Individua nel testo le seguenti figure retoriche: endiadi, chiasmo, variatio, antitesi, figura etimologica.
Scrivi un commento sulle frasi che maggiormente ti hanno colpito.
Calgaco era un condottiero dei Caledoni. Dov’era stanziato questo popolo? In quale delle odierne
parti della Gran Bretagna? Se hai bisogno di aiuto, puoi ricorrere agli Strumenti del CD-ROM, consultando le Carte storico-geografiche.
APPROFONDIMENTO
La posizione geografica della Britannia
secondo Tacito e Cesare
Nel capitolo 10 dell’opera Tacito, interrompendo la biografia di Agricola, descrive la forma e la collocazione geografica della Britannia, iniziando un excursus etnogeografico e storico che si protrae fino al capitolo 17.

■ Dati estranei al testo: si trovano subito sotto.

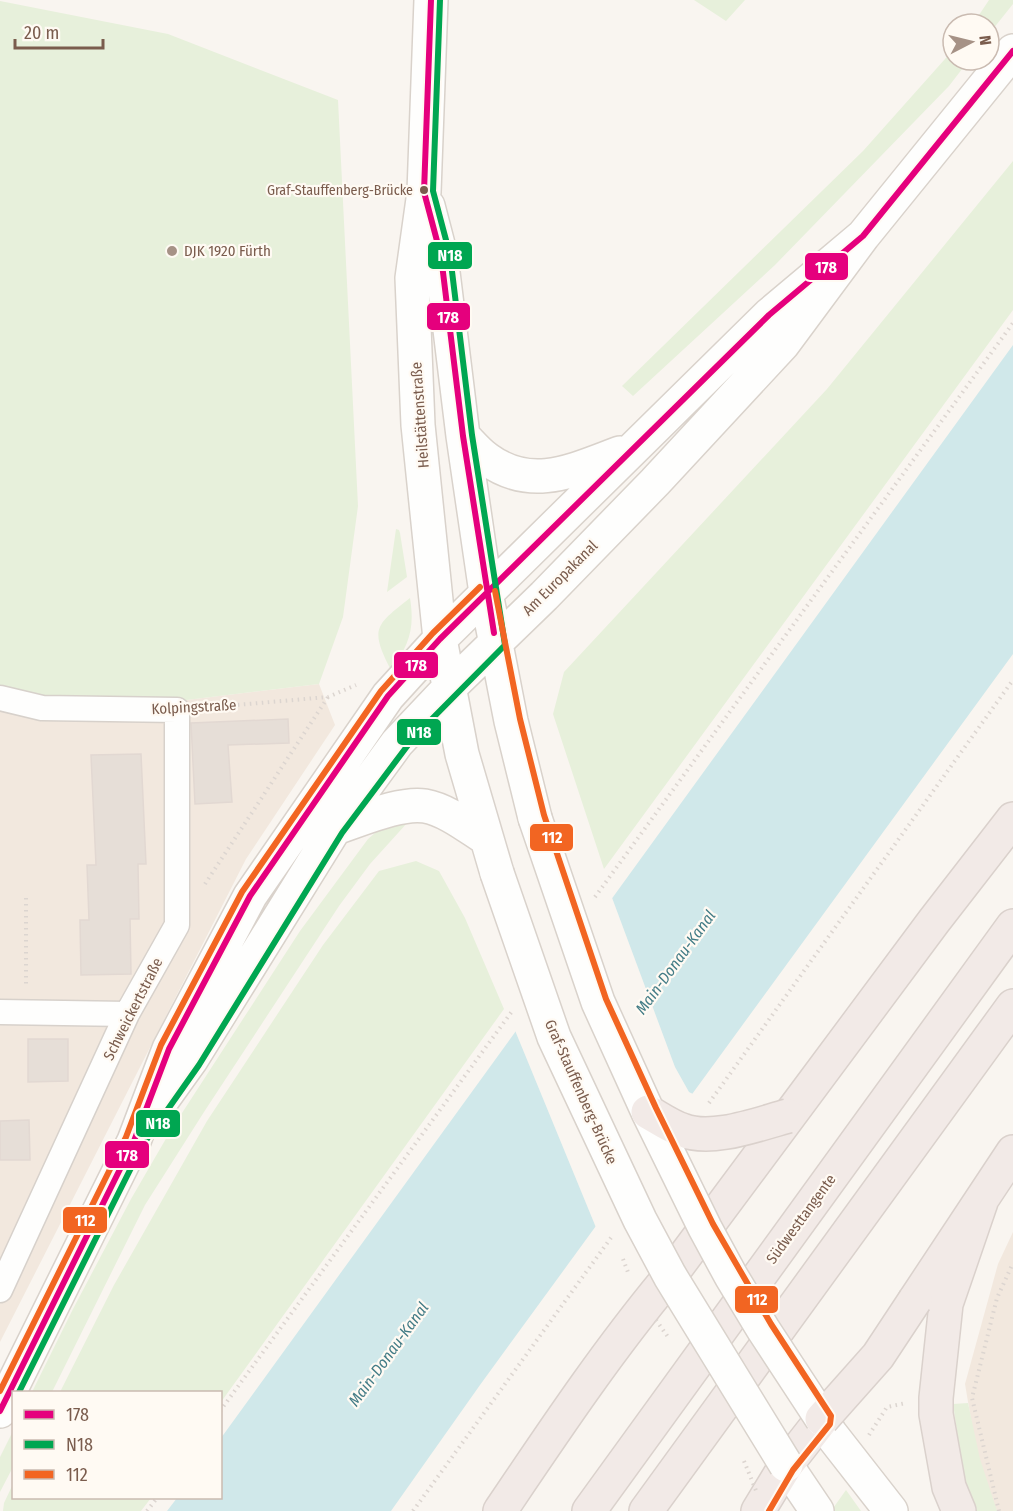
<svg xmlns="http://www.w3.org/2000/svg" width="1013" height="1511" font-family="'Fira Sans Condensed',sans-serif">
  <style>
    .residential { fill: #f2e8de }
    .green { fill: #e7f0db }
    .water { fill: #d0e8ea }
    .pier { fill: #f9f5f0 }
    .building { fill: #e6ded7; stroke: #e2d8d2; stroke-width: 1.5 }
    .lines { fill: none; stroke-linecap: round; stroke-linejoin: round }
    .street-casing { stroke: #d7d1cb; stroke-width: 27 }
    .secondary-casing { stroke: #d9d2cb; stroke-width: 36 }
    .highway-casing { stroke: #dad1cc; stroke-width: 36 }
    .path { stroke: #dcd5d0; stroke-width: 4; stroke-dasharray: 1.5 4.5; stroke-linecap: butt }
    .street { stroke: #fefefd; stroke-width: 24 }
    .secondary { stroke: #fefefd; stroke-width: 33 }
    .highway { stroke: #f2eae7; stroke-width: 33 }
    .secondary-bridge-casing { stroke: #d9d2cb; stroke-width: 36; stroke-linecap: butt }
    .highway-bridge-casing { stroke: #dad1cc; stroke-width: 36; stroke-linecap: butt }
    .path-bridge { stroke: #dcd5d0; stroke-width: 4; stroke-dasharray: 1.5 4.5; stroke-linecap: butt }
    .secondary-bridge { stroke: #fefefd; stroke-width: 33 }
    .highway-bridge { stroke: #f2eae7; stroke-width: 33 }
    .bus-1-casing { stroke: #fffaf3; stroke-width: 10 }
    .bus-2-casing { stroke: #fffaf3; stroke-width: 10 }
    .bus-3-casing { stroke: #fffaf3; stroke-width: 10 }
    .bus-1 { stroke: #e5007d; stroke-width: 6 }
    .bus-2 { stroke: #00a651; stroke-width: 6 }
    .bus-3 { stroke: #f26522; stroke-width: 6 }
    .bus-dot { fill: #7a5c4d; stroke: #fffaf3; stroke-width: 2 }
    .poi-dot { fill: #a69286; stroke: #fffaf3; stroke-width: 2 }
    .labels { text-anchor: middle; stroke-width: 4.5; stroke-linejoin: round; paint-order: stroke }
    .bus-label { font-size: 14px; fill: #7a5c4d; stroke: #fffaf3; text-anchor: end }
    .poi-label { font-size: 15px; fill: #7a5c4d; stroke: #fffaf3; text-anchor: start }
    .street-label { font-size: 15px; fill: #7a5c4d; stroke: #fffaf3 }
    .water-label { font-size: 16px; font-style: italic; fill: #437c86; stroke: #fffaf3 }
    .line-badge { stroke: #fffaf3; stroke-width: 2 }
    .badge-label { font-size: 16px; text-anchor: middle; font-weight: bold; fill: #fff }
  </style>
  <rect width="100%" height="100%" fill="#f9f5f0"/>
  <path class="residential" d="M319,684L335,725L246,859L0,1342V686L46,700L170,702Z
    M1013,1232V1511H993L978,1461L965,1384L998,1264Z"/>
  <path class="green" d="M694,0H745L726,21Z
    M989,0H1013V4L989,34V24H973Z
    M0,1L168,34L338,100L358,506L343,617L319,684L170,702L46,700L0,686Z
    M953,50V60H969L949,86L775,265L633,396L622,386L863,151Z
    M1013,161V310L604,869L553,714L564,672L827,389Z
    M396,529L399,530L400,533L407,577L387,592Z
    M410,598C415,629 409,645 391,670C369,628 376,625 410,598Z
    M408,822L370,864L339,906L204,1112L145,1205L52,1392H32L73,1309L131,1199L171,1130L300,931L368,839L382,827Z
    M416,861L439,871L465,918L504,1009L221,1402L220,1392H60L114,1285L207,1121L323,945L379,871Z
    M968,1403L980,1459L997,1511H975L964,1480L953,1404Z
    M13,1431V1467L0,1492V1457Z
    M13,1484L14,1498H151L141,1511H3L4,1503Z
    M846,1490L861,1511H831Z"/>
  <path class="water" d="M1013,345V654L480,1385L391,1511H167L177,1498H220L221,1438Z"/>
  <path class="pier" d="M611,895L675,1067L689,1092L695,1095L597,1230L514,1028Z"/>
  <path class="building" d="M288,719L289,743L228,745L232,802L195,804L191,723Z
    M141,754L146,864H138L139,919H130L131,974L81,975L80,920H89L87,865H96L91,755Z
    M28,1039H68V1081L28,1082Z
    M29,1120L30,1160H0V1121Z"/>
  <g class="lines">
    <g class="street-casing">
      <path id="street" d="M0,698L42,708L177,710V925L127,1014L0,1290
        M0,1012L127,1014"/>
    </g>
    <g class="secondary-casing">
      <path id="secondary" d="M431,0L424,192L412,278L418,425L440,639L462,754L497,873
        M428,206L441,256L463,436L486,593L511,721L535,818
        M463,436C471,444 478,453 487,459C532,492 574,470 620,453
        M335,828C360,820 400,802 425,806C447,810 468,827 487,839
        M163,1099L191,1060L335,828L397,743L449,688L544,596L655,482L783,344L863,236L1013,51
        M0,1411L134,1141L169,1049L250,896L388,696L440,639L769,315L863,236
        M822,1419L830,1433L891,1511
        M786,1465L817,1511"/>
    </g>
    <g class="highway-casing">
      <path id="highway" d="M915,1300L1013,1152
        M500,1511C554,1431 608,1350 670,1276L934,921L1013,819
        M589,1511L1013,926
        M646,1511L1013,1006
        M758,1511L786,1465L822,1419
        M959,1511L949,1487L936,1414V1398L946,1304L981,1202"/>
    </g>
    <path class="path" d="M202,708L328,697L356,685
      M205,884L328,697
      M595,897L1013,323
      M26,898V988
      M709,1103L1013,680
      M220,1411L513,1010
      M869,1435L887,1407L906,1403
      M147,1511L157,1498
      M413,1511L613,1235
      M999,1511L972,1398L997,1298L1013,1263"/>
    <use href="#street" class="street"/>
    <use href="#secondary" class="secondary"/>
    <use href="#highway" class="highway"/>
    <g class="secondary-bridge-casing">
      <path id="secondary-bridge" d="M535,818L598,1002L648,1112L705,1228L731,1276L763,1329L822,1419
        M497,873L554,1037L640,1220L670,1276L786,1465"/>
    </g>
    <g class="highway-bridge-casing">
      <path id="highway-bridge" d="M648,1112C659,1118 670,1126 682,1130C712,1142 758,1124 788,1116
        M822,1419L878,1356L915,1300"/>
    </g>
    <path class="path-bridge" d="M623,1259L629,1275
      M656,1320L668,1337
      M744,1461L757,1493"/>
    <use href="#secondary-bridge" class="secondary-bridge"/>
    <use href="#highway-bridge" class="highway-bridge"/>
    <g class="bus-1-casing">
      <path id="bus-1" d="M431,0L424,192L441,256L463,436L494,633
        M0,1411L134,1141L169,1049L250,896L388,696L440,639L769,315L863,236L1013,51"/>
    </g>
    <g class="bus-2-casing">
      <path id="bus-2" d="M19,1392L142,1146L199,1065L342,833L414,737L505,645L472,435L450,255L433,191L440,0"/>
    </g>
    <g class="bus-3-casing">
      <path id="bus-3" d="M495,591L520,719L544,815L606,999L656,1108L713,1224L771,1324L831,1416L830,1424L793,1470L769,1511
        M0,1391L126,1137L161,1045L242,892L381,691L433,633L480,587"/>
    </g>
    <use href="#bus-1" class="bus-1"/>
    <use href="#bus-2" class="bus-2"/>
    <use href="#bus-3" class="bus-3"/>
  </g>
  <circle class="bus-dot" cx="424" cy="190" r="5"/>
  <circle class="poi-dot" cx="172" cy="251" r="6"/>
  <g class="labels">
    <g class="bus-label">
      <text x="413" y="195">Graf-Stauffenberg-Brücke</text>
    </g>
    <g class="poi-label">
      <text x="184" y="256">DJK 1920 Fürth</text>
    </g>
    <g class="street-label">
      <text transform="translate(420 415) rotate(-94)" y="5">Heilstättenstraße</text>
      <text transform="translate(560 578) rotate(-45)" y="5">Am Europakanal</text>
      <text transform="translate(194 707) rotate(-3)" y="5">Kolpingstraße</text>
      <text transform="translate(133 1009) rotate(-63)" y="5">Schweickertstraße</text>
      <text transform="translate(581 1092) rotate(66)" y="5">Graf-Stauffenberg-Brücke</text>
      <text transform="translate(801 1219) rotate(-54)" y="5">Südwesttangente</text>
    </g>
    <g class="water-label">
      <text transform="translate(675 962) rotate(-54)" y="6">Main-Donau-Kanal</text>
      <text transform="translate(388 1354) rotate(-54)" y="6">Main-Donau-Kanal</text>
    </g>
  </g>
  <g class="line-badge">
    <rect x="427" y="241" width="46" height="29" rx="6" fill="#00a651"/>
    <rect x="804" y="252" width="45" height="29" rx="6" fill="#e5007d"/>
    <rect x="426" y="302" width="45" height="29" rx="6" fill="#e5007d"/>
    <rect x="393" y="651" width="46" height="28" rx="6" fill="#e5007d"/>
    <rect x="396" y="718" width="46" height="28" rx="6" fill="#00a651"/>
    <rect x="529" y="823" width="45" height="29" rx="6" fill="#f26522"/>
    <rect x="135" y="1109" width="46" height="29" rx="6" fill="#00a651"/>
    <rect x="104" y="1140" width="46" height="29" rx="6" fill="#e5007d"/>
    <rect x="62" y="1206" width="46" height="28" rx="6" fill="#f26522"/>
    <rect x="734" y="1285" width="45" height="29" rx="6" fill="#f26522"/>
  </g>
  <g class="badge-label">
    <text x="450" y="261">N18</text>
    <text x="826" y="273">178</text>
    <text x="448" y="323">178</text>
    <text x="416" y="671">178</text>
    <text x="419" y="738">N18</text>
    <text x="552" y="843">112</text>
    <text x="158" y="1129">N18</text>
    <text x="127" y="1161">178</text>
    <text x="85" y="1226">112</text>
    <text x="757" y="1305">112</text>
  </g>
  <rect x="12" y="1391" width="210" height="108" fill="#fffaf3" stroke="#cabbb1" stroke-width="1.5"/>
  <rect x="24" y="1410" width="30" height="9" fill="#e5007d" stroke="#cabbb1" stroke-width="1.5"/>
  <text x="66" y="1421" font-size="18" fill="#7a5c4d">178</text>
  <rect x="24" y="1440" width="30" height="9" fill="#00a651" stroke="#cabbb1" stroke-width="1.5"/>
  <text x="66" y="1451" font-size="18" fill="#7a5c4d">N18</text>
  <rect x="24" y="1470" width="30" height="9" fill="#f26522" stroke="#cabbb1" stroke-width="1.5"/>
  <text x="66" y="1481" font-size="18" fill="#7a5c4d">112</text>
  <g transform="translate(971 42) rotate(83)"><circle r="28" fill="#fffaf3" stroke="#cabbb1" stroke-width="1.5"/>
  <path d="M0-4.5L10 22L0 15L-10 22Z" fill="#a69286"/>
  <text y="-9" font-size="16" font-weight="bold" text-anchor="middle" fill="#7a5c4d">N</text>
  </g>
  <path d="M15 39v9h88v-9" fill="none" stroke="#7a5c4d" stroke-width="3"/>
  <text x="24" y="39" font-size="18" fill="#7a5c4d" stroke="#fffaf3" stroke-width="4.5" paint-order="stroke">20 m</text>
</svg>
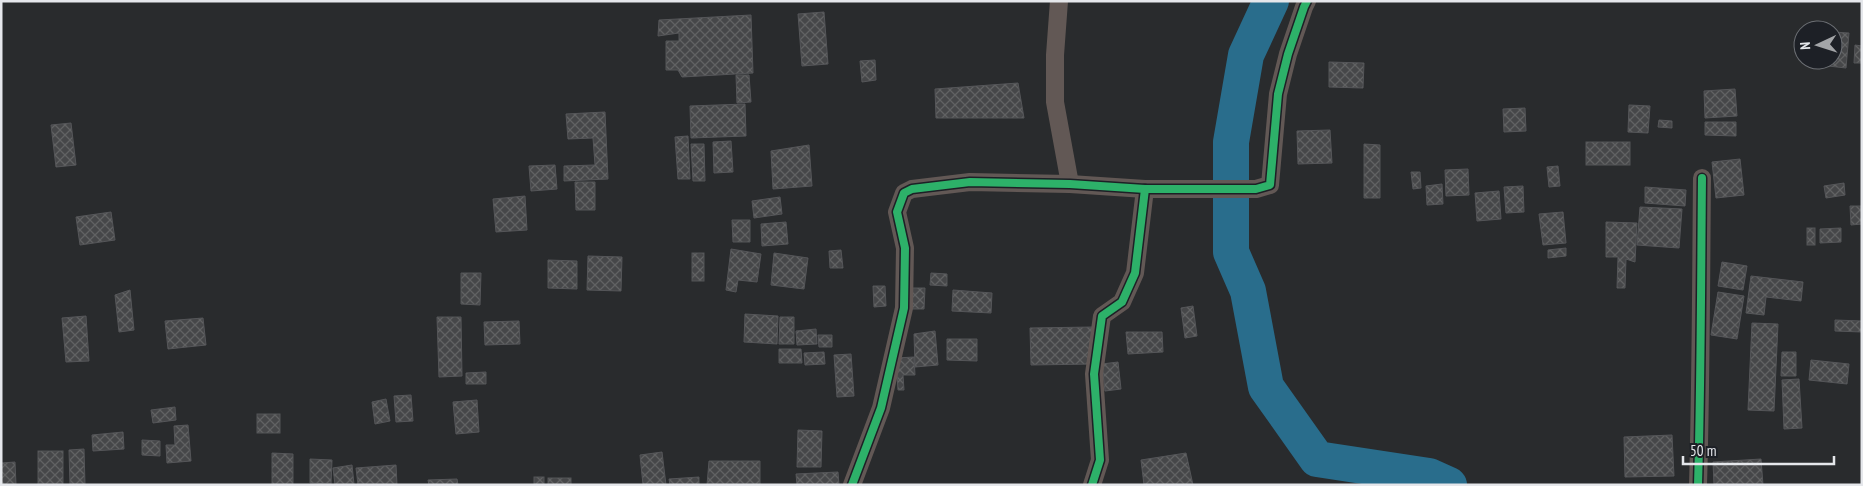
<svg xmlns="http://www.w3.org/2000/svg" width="1863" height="486" font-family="'PT Sans Narrow',sans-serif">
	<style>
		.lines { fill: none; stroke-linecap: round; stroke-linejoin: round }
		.river { stroke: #296d8c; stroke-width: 36 }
		.building { fill: url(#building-cross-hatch); stroke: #555659 }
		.street { stroke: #625855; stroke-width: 18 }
		.cycleway-casing { stroke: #1d2026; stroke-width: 11 }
		.cycleway { stroke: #2db169; stroke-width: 8 }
	</style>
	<defs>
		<pattern id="building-cross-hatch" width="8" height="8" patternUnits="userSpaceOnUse" patternTransform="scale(1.25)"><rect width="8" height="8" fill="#464749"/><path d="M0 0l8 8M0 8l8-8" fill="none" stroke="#616263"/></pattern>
	</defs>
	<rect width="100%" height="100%" fill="#292b2d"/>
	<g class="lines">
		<polyline class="river" points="1271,1 1246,55 1231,142 1231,252 1248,291 1266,387 1317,459 1429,476 1449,485"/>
	</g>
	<g class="building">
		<polygon points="824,12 828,64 802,66 798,14"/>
		<polygon points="751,15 753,73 682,77 678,70 666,70 666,41 679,41 679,33 658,36 659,20"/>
		<polygon points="1833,32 1849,33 1846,68 1819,65 1820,60 1833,60"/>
		<polygon points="1855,45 1862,46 1862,63 1854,63"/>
		<polygon points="875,60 876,80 862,82 860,61"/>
		<polygon points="1329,62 1364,63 1363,88 1329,87"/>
		<polygon points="736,75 749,75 751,102 737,103"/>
		<polygon points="1018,83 1024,118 936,118 935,89"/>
		<polygon points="1735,89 1737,116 1705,118 1704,91"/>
		<polygon points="745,104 746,136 691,138 690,106"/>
		<polygon points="1629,105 1650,106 1648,133 1628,132"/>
		<polygon points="1525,108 1526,131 1504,132 1503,109"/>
		<polygon points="605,112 608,179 564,181 564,166 595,165 593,138 568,139 566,114"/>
		<polygon points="1659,120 1672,121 1672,128 1658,127"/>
		<polygon points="1705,122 1736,122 1736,136 1705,135"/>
		<polygon points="71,123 76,165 56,167 51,125"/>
		<polygon points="1330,130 1332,163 1298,164 1297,131"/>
		<polygon points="688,136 690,179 678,179 675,137"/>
		<polygon points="731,141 733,172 714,173 713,142"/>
		<rect x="1586" y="142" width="44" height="23"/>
		<polygon points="691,144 704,144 705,181 693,181"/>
		<polygon points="1364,144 1380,145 1380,198 1364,198"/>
		<polygon points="809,145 812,186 773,189 771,151"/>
		<polygon points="1740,159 1744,195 1716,198 1712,162"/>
		<polygon points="555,165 557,189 531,191 529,166"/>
		<polygon points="1558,166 1560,186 1549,187 1547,167"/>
		<polygon points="1468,169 1469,195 1446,196 1445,170"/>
		<polygon points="1411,172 1420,172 1421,188 1413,189"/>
		<polygon points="575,182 595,182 595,210 576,210"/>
		<polygon points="1844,183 1845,195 1826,198 1824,186"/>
		<polygon points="1442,184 1443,204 1427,205 1426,186"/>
		<polygon points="1523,186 1524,212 1506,213 1504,187"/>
		<polygon points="1645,187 1686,190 1685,206 1645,203"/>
		<polygon points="1499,191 1501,219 1477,221 1475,193"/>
		<polygon points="525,196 527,230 496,232 493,199"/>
		<polygon points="780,197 782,214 754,218 752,201"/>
		<polygon points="1850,206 1861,206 1862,224 1851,225"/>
		<polygon points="1640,207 1682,209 1679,248 1637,245"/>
		<polygon points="111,212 115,240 80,245 76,217"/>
		<polygon points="1563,212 1566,243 1543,245 1539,214"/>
		<polygon points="732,220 750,220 750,242 733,242"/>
		<polygon points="786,222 788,244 762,246 761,224"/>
		<polygon points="1606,222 1637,223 1635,262 1626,259 1625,288 1617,288 1618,257 1606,257"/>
		<rect x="1807" y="228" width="8" height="17"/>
		<polygon points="1841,228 1841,242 1820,243 1820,229"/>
		<polygon points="1566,248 1566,256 1548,258 1548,250"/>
		<polygon points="731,249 761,254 757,282 738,280 736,292 726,290"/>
		<polygon points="841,250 843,268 830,268 829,251"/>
		<rect x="692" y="253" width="12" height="28"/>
		<polygon points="774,253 808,258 804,289 771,285"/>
		<polygon points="588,256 622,257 621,291 587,290"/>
		<polygon points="548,260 577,261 577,289 548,288"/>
		<polygon points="1722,262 1747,266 1743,290 1718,286"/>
		<polygon points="461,273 481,273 480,305 461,304"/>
		<polygon points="931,273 947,274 947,286 930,285"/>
		<polygon points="1751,276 1803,282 1801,301 1766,297 1764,315 1746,313"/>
		<polygon points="873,286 885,286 886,306 874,307"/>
		<polygon points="908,288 925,288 924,309 908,309"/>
		<polygon points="130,290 134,330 119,332 115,295"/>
		<polygon points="953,290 992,293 991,313 952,311"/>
		<polygon points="1718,292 1744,296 1737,339 1711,335"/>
		<polygon points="1193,306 1197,336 1185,338 1181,308"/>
		<polygon points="745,314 778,316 777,344 744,342"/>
		<polygon points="86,316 89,361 66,362 62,318"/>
		<polygon points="437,317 461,317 462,376 439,377"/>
		<polygon points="780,317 794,317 794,344 779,344"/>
		<polygon points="203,318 206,345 168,349 165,321"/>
		<polygon points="1835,320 1862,321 1862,332 1835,331"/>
		<polygon points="519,321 520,344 485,345 484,322"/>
		<polygon points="1752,323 1778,324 1774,411 1748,410"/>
		<polygon points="1093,327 1094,364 1031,365 1030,328"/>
		<polygon points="816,329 817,344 797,345 796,331"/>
		<polygon points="935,331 938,365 915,367 914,334"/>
		<polygon points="1126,332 1162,332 1163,352 1128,354"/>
		<polygon points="818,335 832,335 832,347 819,347"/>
		<polygon points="947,339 977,339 977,361 947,360"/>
		<polygon points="779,349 801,349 802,363 779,363"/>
		<polygon points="824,352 825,364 805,365 804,353"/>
		<polygon points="1782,352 1796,352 1796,376 1781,376"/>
		<polygon points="851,354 854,396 837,397 834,355"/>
		<polygon points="914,357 915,375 903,375 904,390 898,390 896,358"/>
		<polygon points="1811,360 1849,364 1847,384 1809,380"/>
		<polygon points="1118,362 1121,389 1105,391 1102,364"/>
		<polygon points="486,372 486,384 466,384 466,373"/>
		<polygon points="1799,379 1802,428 1784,429 1782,380"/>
		<polygon points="411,395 413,421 396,422 394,396"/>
		<polygon points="386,399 390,421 375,424 372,402"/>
		<polygon points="477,400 479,432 456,434 453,402"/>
		<polygon points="175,407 176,420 153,423 151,410"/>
		<rect x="257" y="414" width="23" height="19"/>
		<polygon points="188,425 191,461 167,463 166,445 175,445 174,426"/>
		<polygon points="798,430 822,431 821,467 797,467"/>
		<polygon points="123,432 124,449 93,451 92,435"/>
		<polygon points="1672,435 1674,476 1625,477 1624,437"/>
		<polygon points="142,440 160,441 160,456 142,455"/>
		<polygon points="84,449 85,485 70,485 69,450"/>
		<rect x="38" y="451" width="25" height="34"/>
		<polygon points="662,452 666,485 643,485 640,455"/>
		<polygon points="272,453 293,454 293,485 272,485"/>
		<polygon points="1186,453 1193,485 1144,485 1141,460"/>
		<polygon points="310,459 332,460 331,484 310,483"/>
		<polygon points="1761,459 1763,485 1714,485 1713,462"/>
		<polygon points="709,461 760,461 760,485 707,485"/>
		<polygon points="15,462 16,485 1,485 1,463"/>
		<polygon points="352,465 354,484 335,485 333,468"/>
		<polygon points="396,465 397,485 358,485 356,468"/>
		<polygon points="838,472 839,485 797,485 796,474"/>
		<rect x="534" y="477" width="10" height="8"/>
		<polygon points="699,477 699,485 670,485 669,479"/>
		<rect x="548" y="478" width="23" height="7"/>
		<polygon points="457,479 458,485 429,485 428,480"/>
	</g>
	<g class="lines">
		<g class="street">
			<polyline points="1059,1 1055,55 1055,102 1070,184"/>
			<polyline points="852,485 881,408 904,308 905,248 897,212 904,193 912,189 970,182 1070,184 1145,189"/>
			<polyline points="1092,485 1100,460 1094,374 1102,316 1122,302 1135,273 1145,189 1256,189 1270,185 1278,94 1288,54 1304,7 1307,1"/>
			<path d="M1698,485c3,-103 3,-205 4,-307"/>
		</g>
		<g class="cycleway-casing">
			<g id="cycleway">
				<polyline points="852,485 881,408 904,308 905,248 897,212 904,193 912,189 970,182 1070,184 1145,189"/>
				<polyline points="1092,485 1100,460 1094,374 1102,316 1122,302 1135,273 1145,189 1256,189 1270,185 1278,94 1288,54 1304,7 1307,1"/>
				<path d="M1698,485c3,-103 3,-205 4,-307"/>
			</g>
		</g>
		<use href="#cycleway" class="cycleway"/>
	</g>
	<rect width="1863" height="486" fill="none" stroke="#e5e7eb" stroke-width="5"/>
	<g transform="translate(1818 45) rotate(266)"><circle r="24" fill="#1d2026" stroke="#6d7075"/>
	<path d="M0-4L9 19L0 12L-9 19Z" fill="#a3a5a8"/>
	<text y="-8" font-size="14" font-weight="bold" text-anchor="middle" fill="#e5e7eb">N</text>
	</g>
	<path d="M1683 456v8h151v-8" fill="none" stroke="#e5e7eb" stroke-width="2.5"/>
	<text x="1690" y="456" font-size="15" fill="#e5e7eb" stroke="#1d2026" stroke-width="4" paint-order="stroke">50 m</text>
</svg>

Nel periodo iniziale si accenna ad altri scrittori che in passato avevano descritto la Britannia: tra i greci,
Pitea di Marsiglia (IV sec. a.C.), Posidonio di Apamea (II-I sec. a.C.), Timeo di Taormina (IV-III sec. a.C.),
Strabone di Amasia Pontica, vissuto al tempo di Augusto; tra i romani, Cesare, Pomponio Mela e Plinio il
Vecchio, senza tener conto di Livio e Fabio Rustico citati nel paragrafo 3.